Les « politiques » en sont capables ?

Si on parle du personnel politique en place, clairement, c'est non ! Ce petit monde de la politique entre soi et pour soi doit être congédié par les électrices et électeurs ! Celles et ceux qui gouvernent la région, les grandes villes et les départements bretons, la plupart sont au PS et à LR, ont fait la preuve de leur collusion avec ce système. Ils ne feront jamais les transformations nécessaires. On ne peut absolument plus leur faire confiance. Le problème, c'est que très peu d'élus, de partis, osent prendre position clairement sur ce dossier. Dans les associations, on n'est pas tous d'accord là-dessus, mais il me semble que le politique devrait venir en relais de l'action de terrain, alors, comme c'est bientôt les régionales, si une liste me proposait d'en être pour défendre ce programme, pourquoi pas ? 

Donc la lutte continue !

D'une part, nous continuons nos actions sur le plan juridique.
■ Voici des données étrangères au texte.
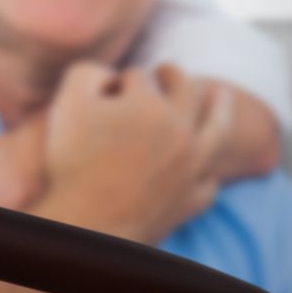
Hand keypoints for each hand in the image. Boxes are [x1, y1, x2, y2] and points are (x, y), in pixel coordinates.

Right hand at [40, 62, 231, 243]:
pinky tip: (205, 167)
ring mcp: (191, 168)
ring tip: (223, 95)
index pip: (139, 77)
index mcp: (151, 105)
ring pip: (217, 130)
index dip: (119, 80)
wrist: (88, 223)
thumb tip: (109, 74)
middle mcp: (180, 132)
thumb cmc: (73, 160)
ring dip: (222, 108)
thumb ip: (88, 71)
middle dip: (174, 76)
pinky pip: (210, 182)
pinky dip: (210, 171)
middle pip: (186, 91)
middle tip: (166, 70)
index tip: (106, 91)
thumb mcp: (68, 101)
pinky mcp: (189, 201)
D'autre part, la sortie de mon livre doit servir à cela : nous allons continuer à populariser notre mobilisation, à faire connaître le problème ailleurs que dans nos baies, à essayer d'ouvrir notre lutte à des générations nouvelles, car le milieu associatif environnemental n'échappe pas au vieillissement des équipes militantes.